(Instructions to follow)
Keep to one stretch of the data below, the lines from the one with "www.michigan.gov/statetaxcommission • 517-335-3429" up to and including the one with "Stephanie Brown: Most", and return that stretch exactly.

====

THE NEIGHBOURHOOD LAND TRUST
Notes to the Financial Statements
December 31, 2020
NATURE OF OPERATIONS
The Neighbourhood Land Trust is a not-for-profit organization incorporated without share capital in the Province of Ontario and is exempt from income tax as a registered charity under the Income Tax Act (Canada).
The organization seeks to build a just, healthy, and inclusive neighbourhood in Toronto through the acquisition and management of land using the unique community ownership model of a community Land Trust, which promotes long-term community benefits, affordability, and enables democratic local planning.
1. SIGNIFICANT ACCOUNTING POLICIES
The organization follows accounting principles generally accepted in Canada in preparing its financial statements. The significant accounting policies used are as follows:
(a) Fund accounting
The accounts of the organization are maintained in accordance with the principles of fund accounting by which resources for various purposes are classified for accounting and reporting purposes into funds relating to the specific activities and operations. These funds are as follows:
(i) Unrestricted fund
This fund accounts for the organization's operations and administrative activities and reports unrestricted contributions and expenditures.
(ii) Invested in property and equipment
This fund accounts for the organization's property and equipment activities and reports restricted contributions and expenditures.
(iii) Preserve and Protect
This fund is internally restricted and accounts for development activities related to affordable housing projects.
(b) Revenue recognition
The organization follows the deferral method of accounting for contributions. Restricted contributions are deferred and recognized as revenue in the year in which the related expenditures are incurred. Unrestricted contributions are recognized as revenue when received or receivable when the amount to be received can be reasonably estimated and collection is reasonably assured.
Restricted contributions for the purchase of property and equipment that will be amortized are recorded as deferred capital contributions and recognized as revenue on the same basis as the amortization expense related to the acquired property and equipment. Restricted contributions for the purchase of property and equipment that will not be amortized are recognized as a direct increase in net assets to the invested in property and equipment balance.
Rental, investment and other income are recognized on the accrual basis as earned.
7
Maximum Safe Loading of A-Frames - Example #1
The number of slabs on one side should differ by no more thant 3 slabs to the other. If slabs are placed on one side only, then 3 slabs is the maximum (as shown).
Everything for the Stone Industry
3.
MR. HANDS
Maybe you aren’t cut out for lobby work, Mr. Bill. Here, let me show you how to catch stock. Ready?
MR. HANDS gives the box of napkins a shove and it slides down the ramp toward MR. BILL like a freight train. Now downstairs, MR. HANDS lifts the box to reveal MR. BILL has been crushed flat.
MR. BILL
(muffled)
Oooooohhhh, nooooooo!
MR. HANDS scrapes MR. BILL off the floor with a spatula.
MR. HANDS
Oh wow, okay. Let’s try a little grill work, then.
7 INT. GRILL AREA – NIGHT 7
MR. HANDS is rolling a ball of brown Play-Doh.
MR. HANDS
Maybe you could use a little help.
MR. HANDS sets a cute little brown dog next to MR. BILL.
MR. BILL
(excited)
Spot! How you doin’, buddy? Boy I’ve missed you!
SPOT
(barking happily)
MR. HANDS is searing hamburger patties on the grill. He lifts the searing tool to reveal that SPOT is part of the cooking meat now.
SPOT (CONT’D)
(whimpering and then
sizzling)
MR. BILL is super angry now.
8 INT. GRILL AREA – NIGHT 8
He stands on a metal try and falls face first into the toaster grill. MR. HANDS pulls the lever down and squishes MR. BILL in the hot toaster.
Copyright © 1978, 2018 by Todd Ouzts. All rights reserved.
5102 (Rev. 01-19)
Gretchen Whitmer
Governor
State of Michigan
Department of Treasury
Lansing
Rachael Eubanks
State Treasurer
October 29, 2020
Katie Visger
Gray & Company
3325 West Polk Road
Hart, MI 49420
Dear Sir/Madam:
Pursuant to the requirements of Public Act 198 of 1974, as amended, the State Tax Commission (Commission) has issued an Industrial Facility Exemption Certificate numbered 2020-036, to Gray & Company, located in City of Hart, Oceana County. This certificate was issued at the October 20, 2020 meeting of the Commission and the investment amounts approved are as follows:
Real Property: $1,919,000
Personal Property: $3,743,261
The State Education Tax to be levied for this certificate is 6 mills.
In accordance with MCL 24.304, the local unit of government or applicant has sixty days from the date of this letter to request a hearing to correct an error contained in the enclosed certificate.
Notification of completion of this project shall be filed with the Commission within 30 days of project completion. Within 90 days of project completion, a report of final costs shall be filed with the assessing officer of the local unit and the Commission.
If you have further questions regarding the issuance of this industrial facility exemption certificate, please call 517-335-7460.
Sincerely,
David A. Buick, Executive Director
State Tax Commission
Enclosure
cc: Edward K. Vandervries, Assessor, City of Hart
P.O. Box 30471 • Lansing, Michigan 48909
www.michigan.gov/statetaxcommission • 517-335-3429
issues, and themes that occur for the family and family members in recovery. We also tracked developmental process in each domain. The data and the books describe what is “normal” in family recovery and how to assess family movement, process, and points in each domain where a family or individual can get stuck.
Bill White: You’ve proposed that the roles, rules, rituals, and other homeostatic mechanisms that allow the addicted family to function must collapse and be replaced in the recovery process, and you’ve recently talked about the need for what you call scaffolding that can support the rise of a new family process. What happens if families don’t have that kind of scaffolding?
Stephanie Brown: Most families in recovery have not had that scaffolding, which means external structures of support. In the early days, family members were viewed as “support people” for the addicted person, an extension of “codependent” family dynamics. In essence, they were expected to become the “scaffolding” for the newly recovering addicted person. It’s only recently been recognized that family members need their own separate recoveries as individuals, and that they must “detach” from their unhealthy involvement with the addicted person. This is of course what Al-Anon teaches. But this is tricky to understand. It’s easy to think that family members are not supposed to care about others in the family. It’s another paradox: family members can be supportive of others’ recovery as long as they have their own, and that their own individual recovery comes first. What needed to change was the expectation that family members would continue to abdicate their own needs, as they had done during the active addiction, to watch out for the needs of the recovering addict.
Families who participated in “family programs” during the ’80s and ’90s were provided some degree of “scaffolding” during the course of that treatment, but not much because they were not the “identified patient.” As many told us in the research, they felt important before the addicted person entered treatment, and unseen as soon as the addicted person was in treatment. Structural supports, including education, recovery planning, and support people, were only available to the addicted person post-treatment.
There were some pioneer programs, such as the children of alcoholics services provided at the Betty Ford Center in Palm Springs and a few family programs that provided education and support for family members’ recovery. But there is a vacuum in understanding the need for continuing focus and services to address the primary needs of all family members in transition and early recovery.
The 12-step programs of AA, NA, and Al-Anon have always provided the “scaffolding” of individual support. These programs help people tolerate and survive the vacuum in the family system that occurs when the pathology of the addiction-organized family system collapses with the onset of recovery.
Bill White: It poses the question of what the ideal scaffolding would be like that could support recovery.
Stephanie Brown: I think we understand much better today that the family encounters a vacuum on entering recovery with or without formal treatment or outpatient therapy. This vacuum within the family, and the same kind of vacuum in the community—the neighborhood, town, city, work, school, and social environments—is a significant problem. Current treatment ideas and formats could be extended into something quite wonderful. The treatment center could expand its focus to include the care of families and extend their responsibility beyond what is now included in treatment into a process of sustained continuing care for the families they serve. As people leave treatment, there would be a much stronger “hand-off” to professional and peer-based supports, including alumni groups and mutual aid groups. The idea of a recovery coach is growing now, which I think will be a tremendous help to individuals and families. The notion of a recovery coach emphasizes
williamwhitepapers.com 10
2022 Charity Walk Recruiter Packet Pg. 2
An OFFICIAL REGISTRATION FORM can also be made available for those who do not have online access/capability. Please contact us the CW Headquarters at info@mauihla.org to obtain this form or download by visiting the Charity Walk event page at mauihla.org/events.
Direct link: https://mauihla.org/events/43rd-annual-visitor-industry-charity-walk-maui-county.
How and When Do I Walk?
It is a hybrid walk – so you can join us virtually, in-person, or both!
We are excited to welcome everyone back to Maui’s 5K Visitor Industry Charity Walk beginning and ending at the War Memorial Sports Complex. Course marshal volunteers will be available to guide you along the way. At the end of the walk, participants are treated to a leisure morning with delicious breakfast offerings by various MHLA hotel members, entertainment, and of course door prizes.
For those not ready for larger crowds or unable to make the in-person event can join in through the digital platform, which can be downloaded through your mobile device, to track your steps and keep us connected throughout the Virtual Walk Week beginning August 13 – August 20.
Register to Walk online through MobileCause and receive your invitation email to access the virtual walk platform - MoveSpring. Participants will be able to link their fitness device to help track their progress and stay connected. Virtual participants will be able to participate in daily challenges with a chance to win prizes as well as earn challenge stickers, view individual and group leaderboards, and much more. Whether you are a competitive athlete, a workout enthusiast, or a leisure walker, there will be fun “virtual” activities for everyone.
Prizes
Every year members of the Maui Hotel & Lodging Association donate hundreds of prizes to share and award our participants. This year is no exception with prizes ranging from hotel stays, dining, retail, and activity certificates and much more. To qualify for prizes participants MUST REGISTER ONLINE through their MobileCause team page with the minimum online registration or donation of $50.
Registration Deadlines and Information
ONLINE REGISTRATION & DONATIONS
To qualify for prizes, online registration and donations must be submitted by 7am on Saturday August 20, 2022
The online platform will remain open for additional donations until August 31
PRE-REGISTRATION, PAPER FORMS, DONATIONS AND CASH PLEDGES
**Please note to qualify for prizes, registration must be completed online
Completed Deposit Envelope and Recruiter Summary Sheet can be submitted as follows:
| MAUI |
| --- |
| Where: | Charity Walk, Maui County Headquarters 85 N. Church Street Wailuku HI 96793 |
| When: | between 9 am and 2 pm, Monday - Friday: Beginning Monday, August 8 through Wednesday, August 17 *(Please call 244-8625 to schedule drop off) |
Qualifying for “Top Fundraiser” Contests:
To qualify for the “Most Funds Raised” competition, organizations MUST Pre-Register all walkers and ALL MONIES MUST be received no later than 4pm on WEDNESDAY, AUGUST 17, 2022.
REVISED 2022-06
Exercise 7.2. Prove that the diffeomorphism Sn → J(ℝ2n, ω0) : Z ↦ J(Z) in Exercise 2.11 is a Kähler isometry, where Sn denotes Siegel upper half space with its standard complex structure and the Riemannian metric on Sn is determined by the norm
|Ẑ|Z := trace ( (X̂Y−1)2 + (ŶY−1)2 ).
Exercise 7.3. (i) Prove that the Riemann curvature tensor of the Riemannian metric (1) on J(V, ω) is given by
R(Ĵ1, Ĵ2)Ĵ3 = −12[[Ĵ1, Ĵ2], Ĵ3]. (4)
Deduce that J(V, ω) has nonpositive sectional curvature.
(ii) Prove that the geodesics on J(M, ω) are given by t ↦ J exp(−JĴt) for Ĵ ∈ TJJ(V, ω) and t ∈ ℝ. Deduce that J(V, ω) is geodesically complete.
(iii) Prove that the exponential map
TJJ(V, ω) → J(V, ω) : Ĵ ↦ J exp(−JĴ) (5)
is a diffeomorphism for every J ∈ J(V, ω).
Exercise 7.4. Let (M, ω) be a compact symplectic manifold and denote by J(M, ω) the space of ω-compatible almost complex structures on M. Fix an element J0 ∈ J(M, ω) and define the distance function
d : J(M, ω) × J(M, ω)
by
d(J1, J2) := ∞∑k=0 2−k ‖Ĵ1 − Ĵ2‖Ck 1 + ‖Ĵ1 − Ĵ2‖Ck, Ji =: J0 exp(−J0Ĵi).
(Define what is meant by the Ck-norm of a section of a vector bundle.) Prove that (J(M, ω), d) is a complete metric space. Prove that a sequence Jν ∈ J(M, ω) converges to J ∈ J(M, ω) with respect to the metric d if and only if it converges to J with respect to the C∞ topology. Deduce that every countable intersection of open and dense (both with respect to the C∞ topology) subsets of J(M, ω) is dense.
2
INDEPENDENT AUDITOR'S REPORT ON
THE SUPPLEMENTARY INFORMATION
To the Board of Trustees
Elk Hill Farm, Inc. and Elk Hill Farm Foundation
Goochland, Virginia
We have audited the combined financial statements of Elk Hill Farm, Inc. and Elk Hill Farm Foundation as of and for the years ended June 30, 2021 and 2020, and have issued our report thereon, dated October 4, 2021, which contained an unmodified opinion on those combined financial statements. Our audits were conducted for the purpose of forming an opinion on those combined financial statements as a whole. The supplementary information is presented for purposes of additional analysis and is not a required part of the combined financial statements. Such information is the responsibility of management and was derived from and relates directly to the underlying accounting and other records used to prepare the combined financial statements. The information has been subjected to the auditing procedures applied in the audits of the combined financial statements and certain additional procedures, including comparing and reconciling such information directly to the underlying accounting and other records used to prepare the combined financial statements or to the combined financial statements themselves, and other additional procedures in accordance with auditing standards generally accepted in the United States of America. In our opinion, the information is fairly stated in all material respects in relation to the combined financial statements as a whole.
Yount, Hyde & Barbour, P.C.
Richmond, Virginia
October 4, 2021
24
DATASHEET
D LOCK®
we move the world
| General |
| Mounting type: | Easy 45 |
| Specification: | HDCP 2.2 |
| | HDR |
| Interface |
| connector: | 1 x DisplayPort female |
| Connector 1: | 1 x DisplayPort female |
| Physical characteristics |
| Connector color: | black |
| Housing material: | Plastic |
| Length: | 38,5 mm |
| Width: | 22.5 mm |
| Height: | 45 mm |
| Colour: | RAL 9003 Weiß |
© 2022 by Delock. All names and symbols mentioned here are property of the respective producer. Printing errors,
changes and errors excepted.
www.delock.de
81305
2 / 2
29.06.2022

====

(Response box)
www.michigan.gov/statetaxcommission • 517-335-3429
issues, and themes that occur for the family and family members in recovery. We also tracked developmental process in each domain. The data and the books describe what is “normal” in family recovery and how to assess family movement, process, and points in each domain where a family or individual can get stuck.
Bill White: You’ve proposed that the roles, rules, rituals, and other homeostatic mechanisms that allow the addicted family to function must collapse and be replaced in the recovery process, and you’ve recently talked about the need for what you call scaffolding that can support the rise of a new family process. What happens if families don’t have that kind of scaffolding?
Stephanie Brown: Most families in recovery have not had that scaffolding, which means external structures of support. In the early days, family members were viewed as “support people” for the addicted person, an extension of “codependent” family dynamics. In essence, they were expected to become the “scaffolding” for the newly recovering addicted person. It’s only recently been recognized that family members need their own separate recoveries as individuals, and that they must “detach” from their unhealthy involvement with the addicted person. This is of course what Al-Anon teaches. But this is tricky to understand. It’s easy to think that family members are not supposed to care about others in the family. It’s another paradox: family members can be supportive of others’ recovery as long as they have their own, and that their own individual recovery comes first. What needed to change was the expectation that family members would continue to abdicate their own needs, as they had done during the active addiction, to watch out for the needs of the recovering addict.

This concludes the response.